CONCLUSION SUR LE SECOND « TEMPS FORT » (1863 – 1890)

Comme nous le soulignons dans la partie introductive de cette première sous-partie, la signification prêtée à l’association coopérative est loin d’être univoque du fait de la variété des doctrines et des pratiques sociales auxquelles elle est rattachée. C’est pourquoi, les trois études d’auteurs effectuées ne prétendent à aucune exhaustivité ; elles doivent être simplement resituées avec les développements du premier « temps fort » afin de mettre en valeur les ruptures et les continuités de l’idée d’association. Deux grands points au moins méritent d’être soulignés : un premier développé par L. Walras montrant comment la diffusion des associations coopératives à l’ensemble de l’organisation économique pourrait permettre la généralisation de la propriété du capital, et, un second, effectué par C. Gide, prolongeant, non sans opérer quelques modifications, l’associationnisme de la période précédente, visant par le principe coopératif l’institution d’une économie de producteurs-consommateurs associés et mutuellement solidaires.

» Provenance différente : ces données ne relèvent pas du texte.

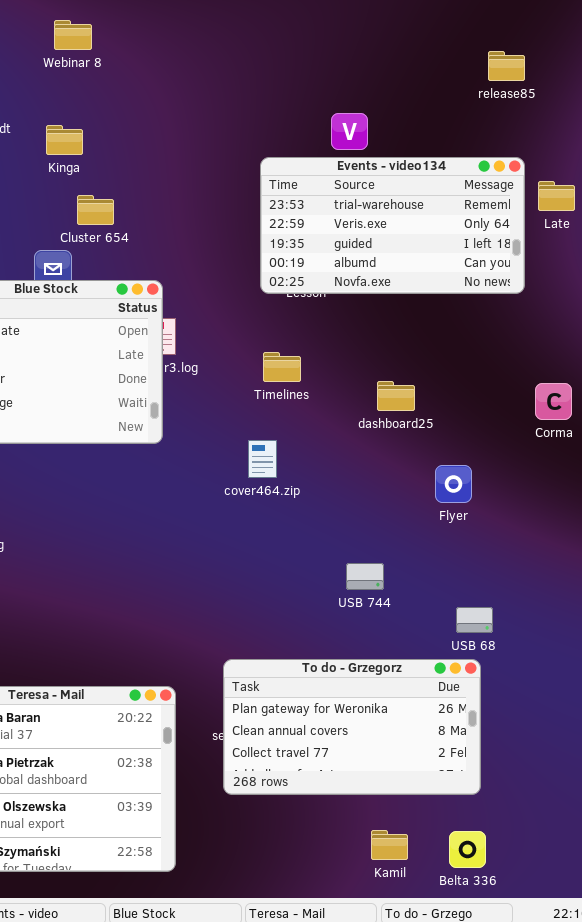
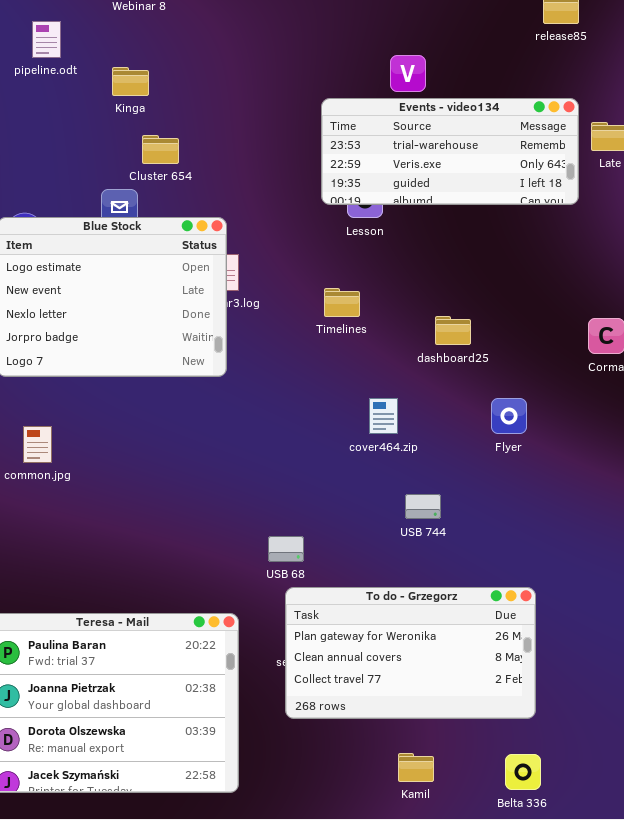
Events - video134: [260,157,525,294] -> [321,98,579,205], resized
cover464.zip: [248,440,277,478] -> [369,398,398,434], moved
USB 68: [456,607,493,633] -> [268,536,304,562], moved
Kamil: [371,830,408,860] -> [398,753,434,782], moved

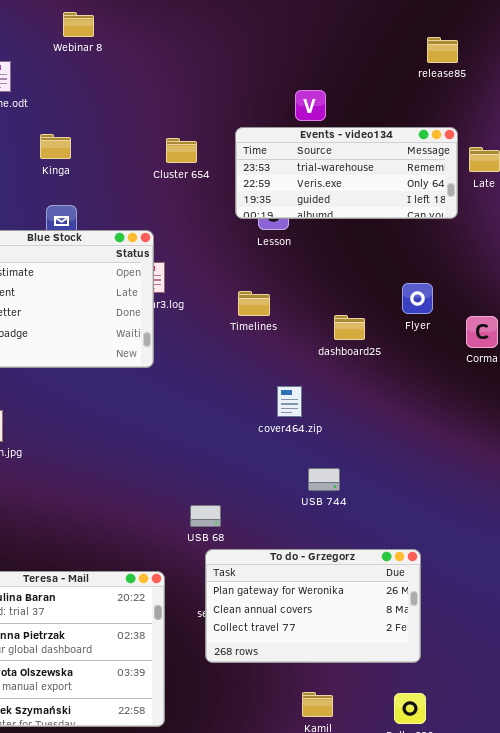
Kinga: [112,67,149,96] -> [40,134,71,159], moved
Cluster 654: [142,135,179,164] -> [166,138,197,163], moved
Flyer: [491,398,527,434] -> [402,283,433,314], moved

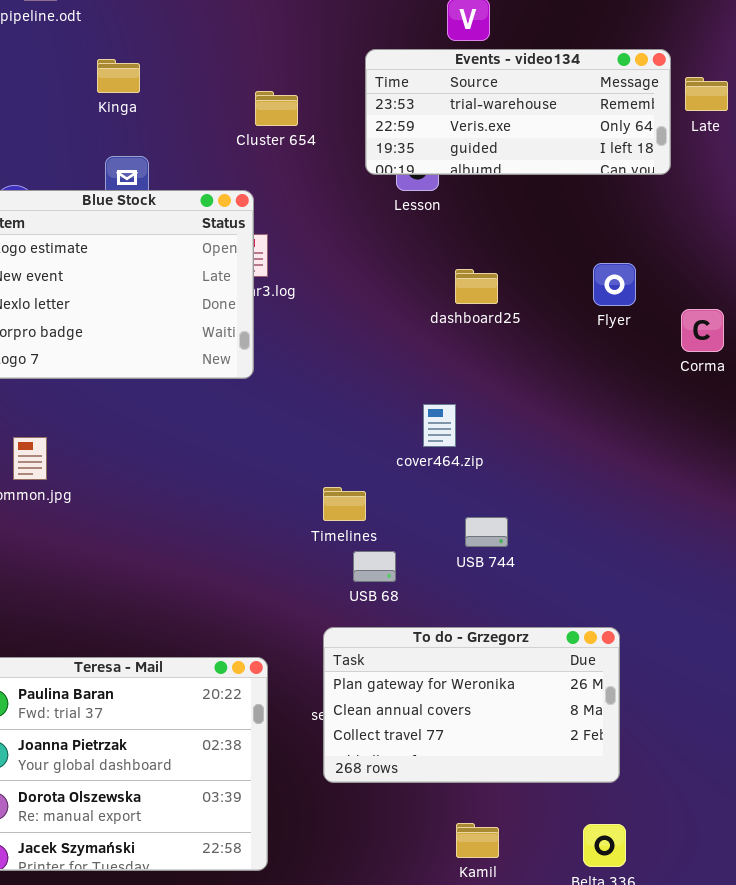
Cluster 654: [166,138,197,163] -> [255,91,298,126], moved
Timelines: [238,291,270,316] -> [323,487,366,521], moved
dashboard25: [334,315,365,340] -> [455,269,498,304], moved
USB 68: [190,505,221,527] -> [353,551,396,582], moved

L’association se définit toujours comme un moyen économique garantissant efficacité économique, cohésion sociale et la démocratisation des institutions économiques. Aussi, n’apparaît-elle pas suffisante pour L. Walras, moins encore pour P. Leroy-Beaulieu, à la résolution de la question sociale, mais elle facilite néanmoins le développement des conditions économiques, l’accès à la propriété du capital pour L. Walras et la sélection des meilleurs entrepreneurs-ouvriers pour P. Leroy-Beaulieu, susceptibles de mettre fin au paupérisme ouvrier. C. Gide, à l’inverse, suppose possible l’émergence d’une « République coopérative », mais la définition de celle-ci prête à confusion ; est-elle en effet un objectif auquel C. Gide croit réellement ? Ou bien, répond-elle davantage d’une volonté de promouvoir le développement de comportements solidaires ? A notre sens, l’idée de « République coopérative » peut-être mieux comprise si on l’a resitue dans son contexte de formulation. Développée dans le cadre de « Conférences de propagande » sur la coopération, elle répond, semble-t-il, davantage du discours normatif, non d’hypothèses réellement fondées sur des faits observés. Néanmoins, on ne saurait exclure totalement la réalité de ce postulat, qui bien que non attesté empiriquement, demeure encore pour C. Gide dans l’ordre du possible 1609 . Ainsi, le projet de « République coopérative » prolonge en quelque sorte les premières réformes initiées par les saint-simoniens et les fouriéristes, mais il s’en démarque en privilégiant d’emblée l’intérêt des consommateurs non ceux des producteurs.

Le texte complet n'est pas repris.